Good governance is fundamental to our long-term
success as a public corporation. It helps identify
us as a competent and trustworthy steward of shareholder resources.
At Dominion, sound governance boils down to providing a
foundation for constructive management oversight, maintaining
a rigorous culture of accountability, and respecting the
rights of shareholders. A well-governed company does best
over time by acknowledging the interests of all legitimate
stakeholders, including the communities and customers we
serve, employees, shareholder advocates, and other companies
and individuals with whom we do business.

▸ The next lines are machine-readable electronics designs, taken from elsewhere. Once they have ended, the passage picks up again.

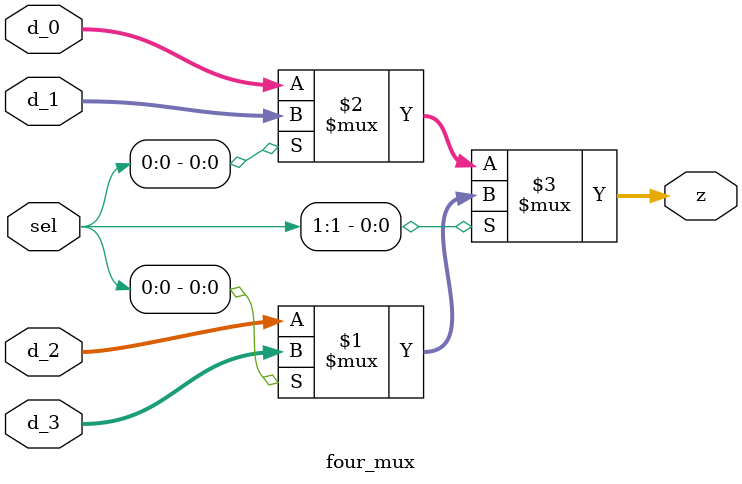
<source format=sv>
module four_mux
    (
        input logic [31:0] d_0, d_1, d_2, d_3,
        input logic [2:0] sel,
        output logic [31:0] z
    );

    assign z = sel[1] ? (sel[0] ? d_3 : d_2) : (sel[0] ? d_1 : d_0);

endmodule
</source>
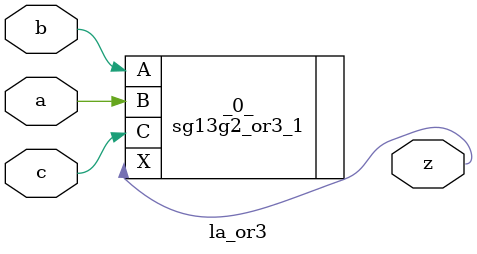
<source format=v>

/* Generated by Yosys 0.40+33 (git sha1 cd1fb8b15, g++ 11.4.0-1ubuntu1~22.04 -fPIC -Os) */

module la_or3(a, b, c, z);
  input a;
  wire a;
  input b;
  wire b;
  input c;
  wire c;
  output z;
  wire z;
  sg13g2_or3_1 _0_ (
    .A(b),
    .B(a),
    .C(c),
    .X(z)
  );
endmodule

</source>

Upholding shareholder interests is the board’s fiduciary
responsibility. The board also seeks to be fair and responsive
to all stakeholder groups. It is good business practice.
This supports our core values of excellence and ethical
conduct. We believe that independent directors with broad
experience and diverse perspectives are best equipped to
oversee management and promote sound business decisions,
and we have structured ourselves accordingly.
The Dominion Board of Directors is comprised of nine
independent directors, plus the company’s Chairman,
President & CEO. The board’s three committees —
Compensation, Governance & Nominating; Audit; and
Finance & Risk Oversight — are made up entirely of independent
directors. Through these committees, the board
oversees director nominations, executive compensation,
governance practices, financial reporting, internal controls,
legal and regulatory compliance, independence and qualifications
of outside auditors, and financial and risk management
policies.
Each board committee has a charter that describes its
responsibilities in detail. The full board’s structure and
responsibilities are outlined in its governance guidelines and director independence standards. Related party transaction
guidelines provide additional guidance to the board
on selecting independent directors and identifying conflicts
of interest resulting from financial transactions and arrangements
between Dominion and related parties. |
 |
The independent
chairman of the Compensation, Governance & Nominating Committee leads non-management executive
sessions at regularly scheduled board meetings. Our board
committees also conduct executive sessions without management
presence. These practices help promote board
independence.
We believe strongly in open communication with our
shareholders and the public. We provide many avenues of
access for those interested in Dominion’s financial news and
public filings, as well as company policies, position papers and executive speeches that address our commitments and
activities in the environmental, public policy, community,
political and governance arenas. This includes our policies
and practices regarding political activities and contributions.
In addition, Dominion’s political contributions are disclosed
on the Web site of the Federal Election Commission. And the company has long supported
the Virginia Public Access Project, a nonprofit, nonpartisan
group dedicated to improved transparency and disclosure of
funding sources for state elections. Stakeholders can communicate
with our independent directors via our Web site or
by sending letters to the Corporate Secretary, Dominion
Resources, Inc., P.O. Box 26532, Richmond, VA, 23261.
We work to promote the accurate disclosure of all material
matters affecting the company with equal and timely
access by all. We also strive to present all announcements,
positive or negative, in a clear and balanced way.
The
Dominion board fully recognizes that maintaining a robust
Code of Ethics, good governance practices, director independence
standards, and guidelines for transactions with
related parties, is an ongoing duty and challenge shaped by
changing times, laws and social values. We believe the
board has met this challenge by adopting or revising its
policies to reflect changing conditions.